Error in py_call_impl(callable, call_args$unnamed, call_args$named) :  ValueError: output array is read-only
── Python Exception Message ──────────────────────────────
Traceback (most recent call last):
  File "/Users/<user_name>/.virtualenvs/r-tensorflow/lib/python3.10/site-packages/keras/src/applications/vgg16.py", line 231, in preprocess_input
    return imagenet_utils.preprocess_input(
  File "/Users/<user_name>/.virtualenvs/r-tensorflow/lib/python3.10/site-packages/keras/src/applications/imagenet_utils.py", line 104, in preprocess_input
    return _preprocess_numpy_input(x, data_format=data_format, mode=mode)
  File "/Users/<user_name>/.virtualenvs/r-tensorflow/lib/python3.10/site-packages/keras/src/applications/imagenet_utils.py", line 224, in _preprocess_numpy_input
    x[..., 0] -= mean[0]
ValueError: output array is read-only

── R Traceback ───────────────────────────────────────────
    ▆
 1. └─keras3::application_preprocess_inputs(conv_base, tensor_to_r_array)
 2.   └─reticulate (local) preprocess_input(x, data_format = data_format, ...)
 3.     └─reticulate:::py_call_impl(callable, call_args$unnamed, call_args$named)
> 
t-kalinowski commented 5 months ago

ValueError: output array is read-only

When an R array gets converted to Python, it is not automatically copied. Reticulate instead constructs a Numpy array object, which is just a pointer to the data of the R Array.

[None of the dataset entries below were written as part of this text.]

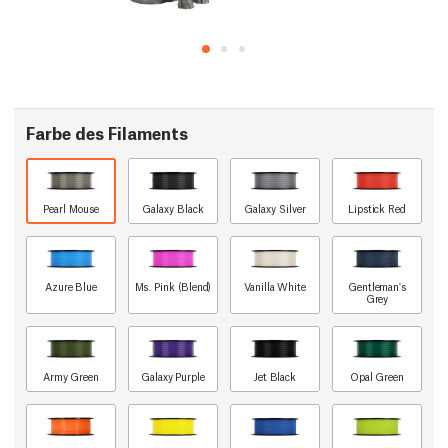
Farbe des Filaments
Pearl Mouse
Galaxy Black
Galaxy Silver
Lipstick Red
Azure Blue
Ms. Pink (Blend)
Vanilla White
Gentleman's
Grey
Army Green
Galaxy Purple
Jet Black
Opal Green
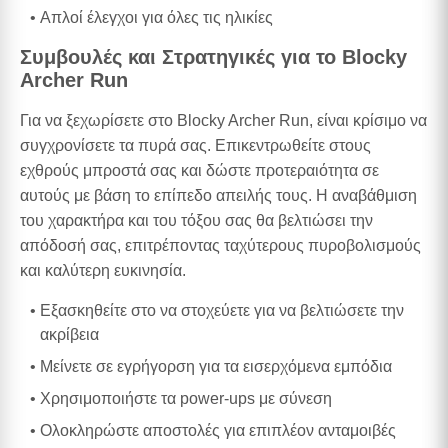
Απλοί έλεγχοι για όλες τις ηλικίες
Συμβουλές και Στρατηγικές για το Blocky
Archer Run
Για να ξεχωρίσετε στο Blocky Archer Run, είναι κρίσιμο να
συγχρονίσετε τα πυρά σας. Επικεντρωθείτε στους
εχθρούς μπροστά σας και δώστε προτεραιότητα σε
αυτούς με βάση το επίπεδο απειλής τους. Η αναβάθμιση
του χαρακτήρα και του τόξου σας θα βελτιώσει την
απόδοσή σας, επιτρέποντας ταχύτερους πυροβολισμούς
και καλύτερη ευκινησία.
Εξασκηθείτε στο να στοχεύετε για να βελτιώσετε την
ακρίβεια
Μείνετε σε εγρήγορση για τα εισερχόμενα εμπόδια
Χρησιμοποιήστε τα power-ups με σύνεση
Ολοκληρώστε αποστολές για επιπλέον ανταμοιβές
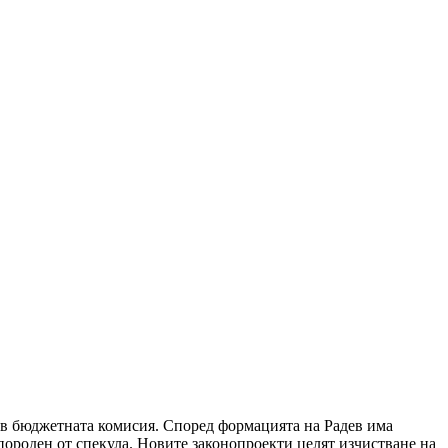
и в бюджетната комисия. Според формацията на Радев има
 породен от спекула. Новите законопроекти целят изчистване на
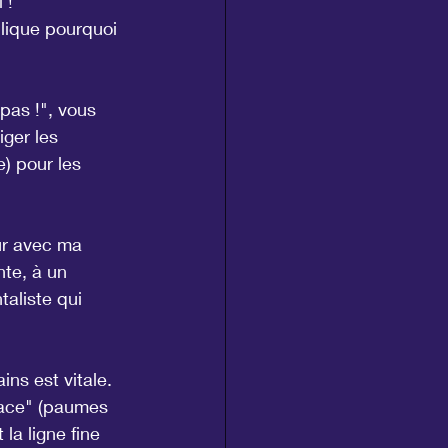
 !
lique pourquoi 
pas !", vous 
ger les 
) pour les 
ur avec ma 
nte, à un 
aliste qui 
ns est vitale. 
ace" (paumes 
la ligne fine 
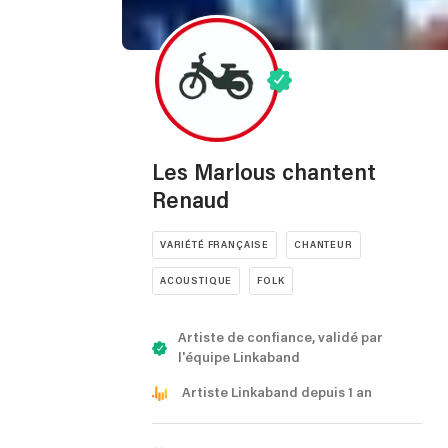
Les Marlous chantent
Renaud
VARIÉTÉ FRANÇAISE
CHANTEUR
ACOUSTIQUE
FOLK
Artiste de confiance, validé par
l'équipe Linkaband
Artiste Linkaband depuis 1 an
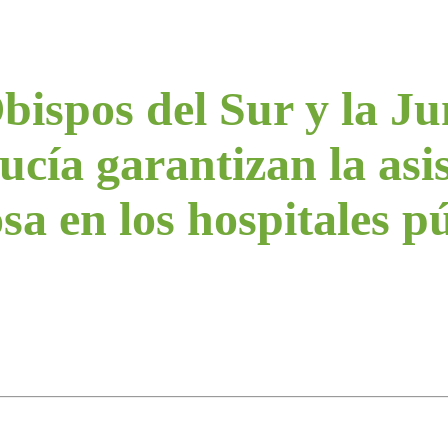
bispos del Sur y la Ju
cía garantizan la asi
osa en los hospitales p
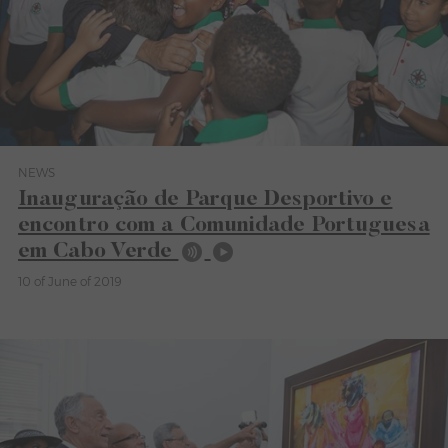
NEWS
Category News
Inauguração de Parque Desportivo e
encontro com a Comunidade Portuguesa
em Cabo Verde
10 of June of 2019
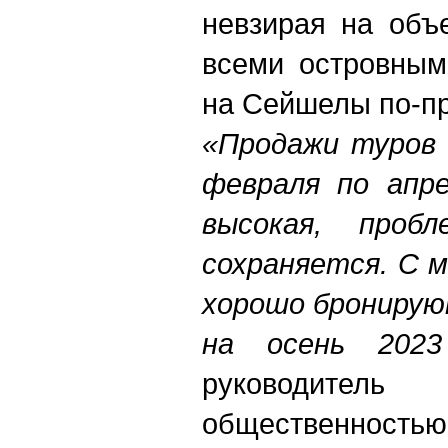
невзирая на объ
всеми островным
на Сейшелы по-п
«Продажи туров 
февраля по апре
высокая, проб
сохраняется. С м
хорошо бронирую
на осень 2023
руководи
общественностью 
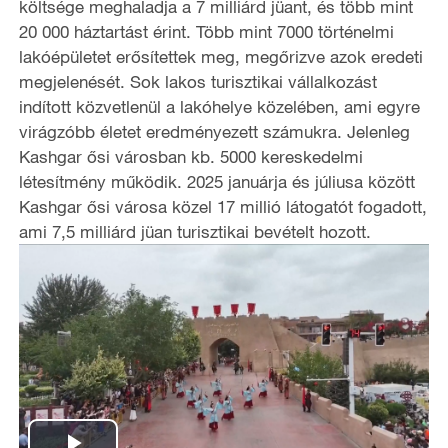
költsége meghaladja a 7 milliárd jüant, és több mint
20 000 háztartást érint. Több mint 7000 történelmi
lakóépületet erősítettek meg, megőrizve azok eredeti
megjelenését. Sok lakos turisztikai vállalkozást
indított közvetlenül a lakóhelye közelében, ami egyre
virágzóbb életet eredményezett számukra. Jelenleg
Kashgar ősi városban kb. 5000 kereskedelmi
létesítmény működik. 2025 januárja és júliusa között
Kashgar ősi városa közel 17 millió látogatót fogadott,
ami 7,5 milliárd jüan turisztikai bevételt hozott.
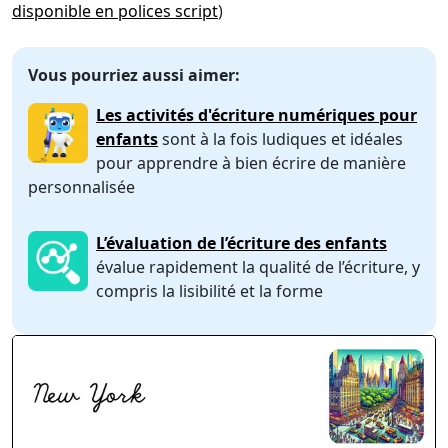
disponible en polices script
)
Vous pourriez aussi aimer:
Les activités d'écriture numériques pour
enfants
sont à la fois ludiques et idéales
pour apprendre à bien écrire de manière
personnalisée
L’évaluation de l’écriture des enfants
évalue rapidement la qualité de l’écriture, y
compris la lisibilité et la forme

Because the Numpy array does not "own" the data, it is marked as not-writeable.

The preprocess_input() function wants to modify the provided numpy array in place (i.e., a writeable array), and they note that if you don't want that, you can call x.copy() directly https://github.com/keras-team/keras/blob/b267f939b70970e38eec20e3977a1bf41cec8cdd/keras/applications/imagenet_utils.py#L40

library(reticulate)
x <- r_to_py(array(c(1, 2, 3, 4), c(2, 2)))

x$flags
#>   C_CONTIGUOUS : False
#>   F_CONTIGUOUS : True
#>   OWNDATA : False
#>   WRITEABLE : False
#>   ALIGNED : True
#>   WRITEBACKIFCOPY : False
x$flags$writeable
#> False

x2 = x$copy()
x2$flags
#>   C_CONTIGUOUS : True
#>   F_CONTIGUOUS : False
#>   OWNDATA : True
#>   WRITEABLE : True
#>   ALIGNED : True
#>   WRITEBACKIFCOPY : False
x2$flags$writeable
#> True

Created on 2024-04-13 with reprex v2.1.0

Note that the copy operation also changed the layout of the data, from F_CONTIGUOUS to C_CONTIGUOUS. Most Python code expects a C array, so that's good.

Instead of calling x$copy(), we can also use reticulate::np_array(), to do the same.

I consider this a bug in keras3, the R function application_preprocess_inputs should take care of these details and do the copy operation as needed.

jonbry commented 5 months ago

I verified that this now works with the new keras3 package (0.2.0). Thanks for all of your help!